Dear Dr. J,
I agree with you regarding the tragedy of issues such as this. When Dr. J. was a student at Ivy University, there were advertisments in the school paper seeking to pay highly for sperm and egg donors from elite colleges. My friends and I, got into a discussion during a Sunday brunch about the legal ramifications of being a donor. One obvious concern was if you were somehow identified as the parent, and were financially successful you could be sued for child support. If the reports were true in your article, this one hits closer to home for the client because the client and his girlfriend were in a consensual sexual relationship (albeit one where the presumption was that pregnancy was not the goal of the exercise). Our discussion related to the strength of the firewall between an anonymous donor and the recipient of his donation. A secondary element that came into our discussion was what happened 18 years hence. Could the product of such a union (if one were to call anonymous in vitro fertilization or intrauterine insemination a union) a legacy for the Ivy League institution of the sperm donor, as an applicant can list their living relatives who are alums on the application.
Regarding the Yale Scientist visualizing conception to birth. Dr. J. caught it on teh interwebs. Heart formation is pretty cool stuff when it goes well. When it doesn’t it can be pretty interesting how things can be done to reroute the plumbing, or even when it corrects itself.
Thanks for writing.
Operative BG also writes on regarding the Big Tuna:
Dear Dr. J.,
This is yet another example of the hidden hand of the EFTA – the Easier For Them Association. Said organization was unmasked almost a decade ago by National Review’s John Derbyshire: The aim of this secret brotherhood is to infiltrate all organizations whose chartered purpose is to serve the public in some way. Once they have taken up key positions in such an organization, the EFTA moles then set about subverting all its processes and procedures — enlisting the aid of corrupt or unsuspecting legislators when necessary — so that the work of the organization, instead of being oriented towards true public service, is redirected towards the ease and comfort of the organization’s employees… It’s hard for EFTA to make much headway against the logic of the market. In the public sector, on the other hand, EFTA really comes into its own. You just have to pick up a newspaper to see them at work. An excellent piece of dogged work by NOAA’s vigilant sleuths – taking a fisherman’s phone call, and driving down to the dock to confiscate his fish. An excellent investment of taxpayer dollars. Any bets on whether the proceeds from the consignment sale of the fish will cover the expenses associated with the operation? I’m reminded that the Endangered Species Act encourages landowners to deliberately kill endangered animals found on their property, and destroy the body, on the rationale that once an endangered species is found on your property, government regulations will immediately make your land worthless. What has our fisherman learned? That he’s better off without a license to catch tuna, and if perchance he again accidentally catches one, it’s best to STFU and quietly sell it on the black market.

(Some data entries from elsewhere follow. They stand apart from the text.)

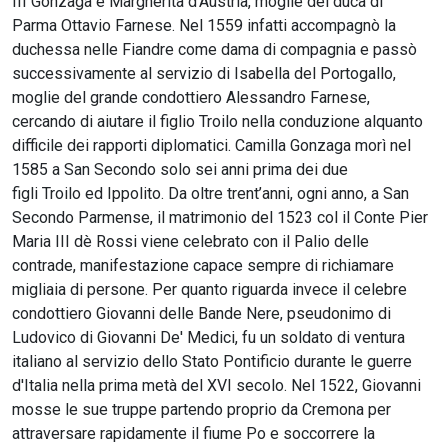
III Gonzaga e Margherita d’Austria, moglie del duca di
Parma Ottavio Farnese. Nel 1559 infatti accompagnò la
duchessa nelle Fiandre come dama di compagnia e passò
successivamente al servizio di Isabella del Portogallo,
moglie del grande condottiero Alessandro Farnese,
cercando di aiutare il figlio Troilo nella conduzione alquanto
difficile dei rapporti diplomatici. Camilla Gonzaga morì nel
1585 a San Secondo solo sei anni prima dei due
figli Troilo ed Ippolito. Da oltre trent’anni, ogni anno, a San
Secondo Parmense, il matrimonio del 1523 col il Conte Pier
Maria III dè Rossi viene celebrato con il Palio delle
contrade, manifestazione capace sempre di richiamare
migliaia di persone. Per quanto riguarda invece il celebre
condottiero Giovanni delle Bande Nere, pseudonimo di
Ludovico di Giovanni De' Medici, fu un soldato di ventura
italiano al servizio dello Stato Pontificio durante le guerre
d'Italia nella prima metà del XVI secolo. Nel 1522, Giovanni
mosse le sue truppe partendo proprio da Cremona per
attraversare rapidamente il fiume Po e soccorrere la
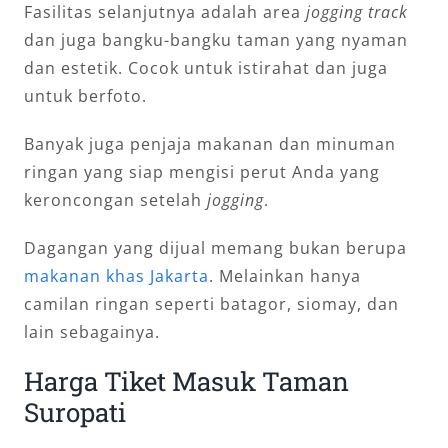
Fasilitas selanjutnya adalah area
jogging track
dan juga bangku-bangku taman yang nyaman
dan estetik. Cocok untuk istirahat dan juga
untuk berfoto.
Banyak juga penjaja makanan dan minuman
ringan yang siap mengisi perut Anda yang
keroncongan setelah
jogging
.
Dagangan yang dijual memang bukan berupa
makanan khas Jakarta
. Melainkan hanya
camilan ringan seperti batagor, siomay, dan
lain sebagainya.
Harga Tiket Masuk Taman
Suropati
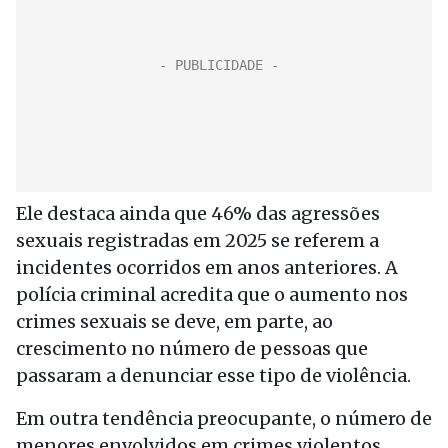
Ele destaca ainda que 46% das agressões
sexuais registradas em 2025 se referem a
incidentes ocorridos em anos anteriores. A
polícia criminal acredita que o aumento nos
crimes sexuais se deve, em parte, ao
crescimento no número de pessoas que
passaram a denunciar esse tipo de violência.
Em outra tendência preocupante, o número de
menores envolvidos em crimes violentos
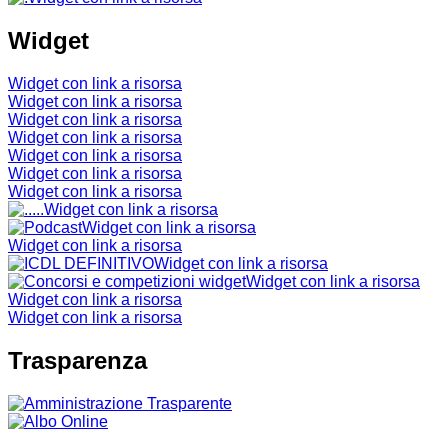
Widget
Widget con link a risorsa
Widget con link a risorsa
Widget con link a risorsa
Widget con link a risorsa
Widget con link a risorsa
Widget con link a risorsa
Widget con link a risorsa
Widget con link a risorsa
Widget con link a risorsa
Widget con link a risorsa
Widget con link a risorsa
Widget con link a risorsa
Widget con link a risorsa
Widget con link a risorsa
Trasparenza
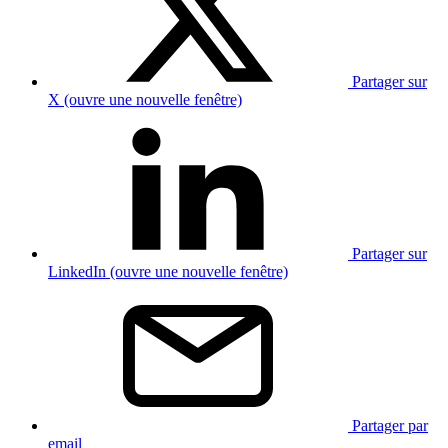
Partager sur
X (ouvre une nouvelle fenêtre)
Partager sur
LinkedIn (ouvre une nouvelle fenêtre)
Partager par
email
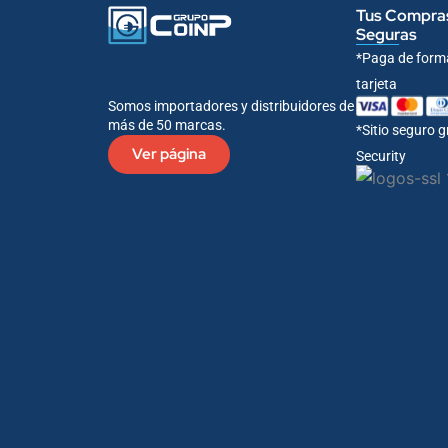
Tus Compra
Seguras
*Paga de form
tarjeta
Somos importadores y distribuidores de
más de 50 marcas.
*Sitio seguro 
Ver página
Security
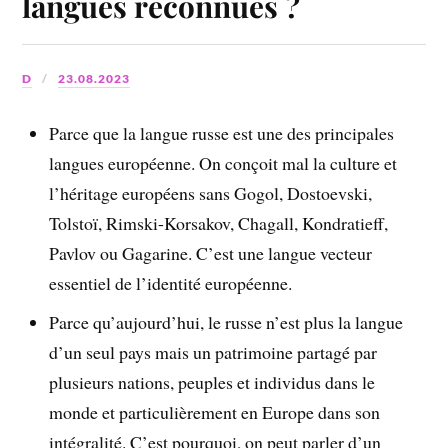
langues reconnues ?
D
23.08.2023
Parce que la langue russe est une des principales
langues européenne. On conçoit mal la culture et
l’héritage européens sans Gogol, Dostoevski,
Tolstoï, Rimski-Korsakov, Chagall, Kondratieff,
Pavlov ou Gagarine. C’est une langue vecteur
essentiel de l’identité européenne.
Parce qu’aujourd’hui, le russe n’est plus la langue
d’un seul pays mais un patrimoine partagé par
plusieurs nations, peuples et individus dans le
monde et particulièrement en Europe dans son
intégralité. C’est pourquoi, on peut parler d’un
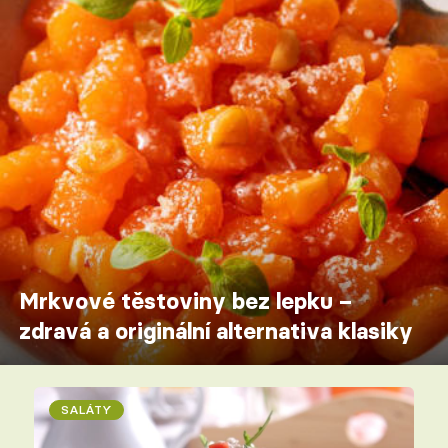
Mrkvové těstoviny bez lepku –
zdravá a originální alternativa klasiky
SALÁTY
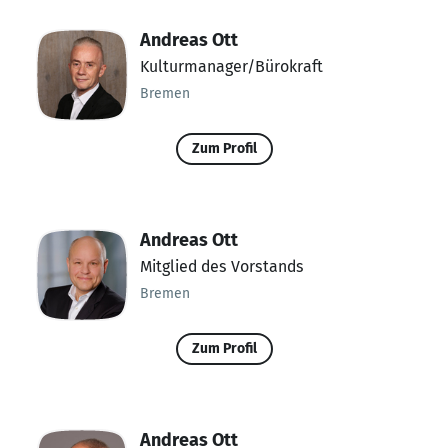
Andreas Ott
Kulturmanager/Bürokraft
Bremen
Zum Profil
Andreas Ott
Mitglied des Vorstands
Bremen
Zum Profil
Andreas Ott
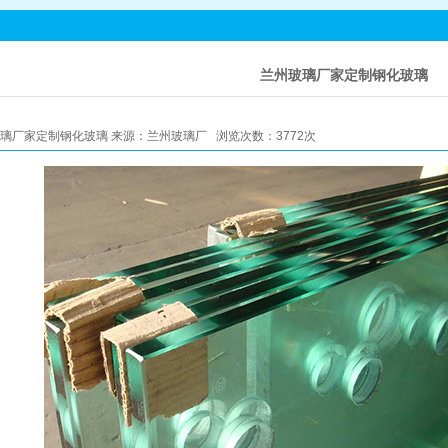
兰州玻璃厂家定制钢化玻璃
璃厂家定制钢化玻璃 来源：兰州玻璃厂 浏览次数：3772次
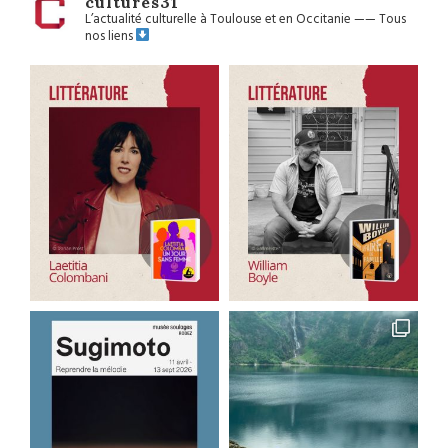
cultures31
L’actualité culturelle à Toulouse et en Occitanie
——
Tous
nos liens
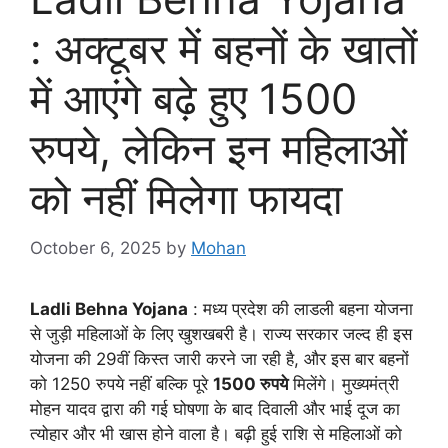
: अक्टूबर में बहनों के खातों
में आएंगे बढ़े हुए 1500
रुपये, लेकिन इन महिलाओं
को नहीं मिलेगा फायदा
October 6, 2025
by
Mohan
Ladli Behna Yojana
: मध्य प्रदेश की लाडली बहना योजना
से जुड़ी महिलाओं के लिए खुशखबरी है। राज्य सरकार जल्द ही इस
योजना की 29वीं किस्त जारी करने जा रही है, और इस बार बहनों
को 1250 रुपये नहीं बल्कि पूरे
1500 रुपये
मिलेंगे। मुख्यमंत्री
मोहन यादव द्वारा की गई घोषणा के बाद दिवाली और भाई दूज का
त्योहार और भी खास होने वाला है। बढ़ी हुई राशि से महिलाओं को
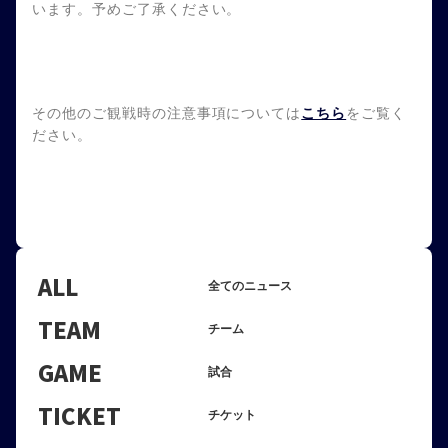
います。予めご了承ください。
その他のご観戦時の注意事項については
こちら
をご覧く
ださい。
ALL
全てのニュース
TEAM
チーム
GAME
試合
TICKET
チケット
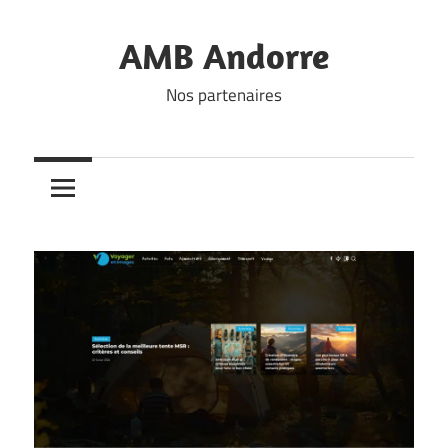
Skip
to
AMB Andorre
content
Nos partenaires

I couldn’t have said it better myself. The Czar could have, but he’s crafty that way. Your point that excessive regulation not only increases cost, it also creates black markets that necessarily meet demands at lower costs, short-circuiting the the market. Another example of such a market is the child-care market. Dr. J. knows plenty of people who hire a college student to work 10 or 15 hours a week picking kids up from school and shuttling them to various and sundry practices or home to get started on homework. Dr. J. seriously doubts that either side reports this transfer of cash for services rendered as the work to do so far exceeds the amount of time saved by hiring said babysitter. Thanks for writing in as well.